Relevance of germline mutation screening in both familial and sporadic head and neck paraganglioma for early diagnosis and clinical management.

BACKGROUND: Head and neck paraganglioma (PGL) are benign tumors that can cause important direct or surgery induced morbidity. Almost all familial and 11-29% of sporadic PGL are caused by inactivating germline mutations in succinate dehydrogenase (SDH) genes. Our aim was to screen for such mutations and to evaluate clinical parameters as predictors of germline mutation. METHODS: Seventy-four PGL patients were analyzed for germline mutations and large deletions in SDH genes, VHL and RET. Results were correlated to clinical characteristics including gender, age, tumor localization and multifocality. The surgical approach was evaluated in terms of tumor origin, sequelae and subsequent evolution. RESULTS: Mutations in SDHB and SDHD were identified in equal proportion in 13/13 (100%) of familial and in 15/61 (25%) of sporadic cases. Familiarity, age < or =50 years and male gender were predictors of any germline mutation, while multifocality and carotid/vagal localization were indicative of SDHD mutation in particular. CONCLUSION: In contrast to other series, this cohort of Spanish patients showed many SDHB mutations. Sporadic cases with germline mutation are frequent and underline the importance of mutational screening of all PGL patients, allowing the identification of relatives at risk and the early diagnosis of the disease, reducing or avoiding morbidity.

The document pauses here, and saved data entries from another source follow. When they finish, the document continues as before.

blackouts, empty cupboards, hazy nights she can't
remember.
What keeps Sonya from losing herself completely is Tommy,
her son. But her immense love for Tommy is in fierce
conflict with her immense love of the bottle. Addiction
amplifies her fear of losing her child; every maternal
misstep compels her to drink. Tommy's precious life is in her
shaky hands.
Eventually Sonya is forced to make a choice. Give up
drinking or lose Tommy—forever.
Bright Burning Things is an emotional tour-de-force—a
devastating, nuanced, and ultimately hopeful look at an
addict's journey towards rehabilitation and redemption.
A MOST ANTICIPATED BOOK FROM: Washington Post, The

Molecular characterization of novel germline deletions affecting SDHD and SDHC in pheochromocytoma and paraganglioma patients.

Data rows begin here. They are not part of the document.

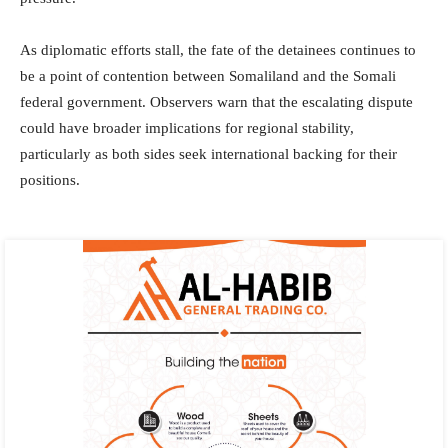
As diplomatic efforts stall, the fate of the detainees continues to
be a point of contention between Somaliland and the Somali
federal government. Observers warn that the escalating dispute
could have broader implications for regional stability,
particularly as both sides seek international backing for their
positions.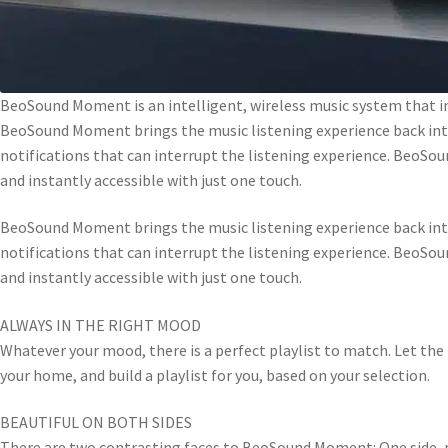
BeoSound Moment is an intelligent, wireless music system that in
BeoSound Moment brings the music listening experience back into
notifications that can interrupt the listening experience. BeoSou
and instantly accessible with just one touch.
BeoSound Moment brings the music listening experience back into
notifications that can interrupt the listening experience. BeoSou
and instantly accessible with just one touch.
ALWAYS IN THE RIGHT MOOD
Whatever your mood, there is a perfect playlist to match. Let th
your home, and build a playlist for you, based on your selection.
BEAUTIFUL ON BOTH SIDES
There are two contrasting faces to BeoSound Moment: One side, m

A major cause of paraganglioma and pheochromocytoma is germline mutation of the tumor suppressor genes SDHB, SDHC, and SDHD, encoding subunits of succinate dehydrogenase (SDH). While many SDH missense/nonsense mutations have been identified, few large deletions have been described. We performed multiplex ligation-dependent probe amplification deletion analysis in 126 point mutation-negative patients, and here we describe four novel deletions of SDHD and SDHC. Long-range PCR was used for the fine mapping of deletions. One patient had a 10 kb AluSg-AluSx-mediated deletion including SDHD exons 1 and 2, the entire TIMM8B gene, and deletion of exons of C11orf57. A second patient had a deletion of SDHD exons 1 and 2 and exon 1 of the TIMM8B gene. A third patient showed a deletion of exon 2 of SDHD, together with a 235 bp MIRb-Tensin gene insertion. In a fourth patient, a deletion of exons 5 and 6 of the SDHC gene was found, only the second SDHC deletion currently known. The deletions of the TIMM8B and C11orf57 genes are the first to be described, but do not appear to result in an additional phenotype in these patients. Four of the eight breakpoints occurred in Alu sequences and all three SDHD deletions showed an intron 2 breakpoint. This study underlines the fact that clinically relevant deletions may encompass neighboring genes, with the potential to modify phenotype. Gene deletions of SDHD and SDHC represent a substantial proportion of all mutations, and must be considered in paraganglioma patients shown to be negative for mutations by sequencing.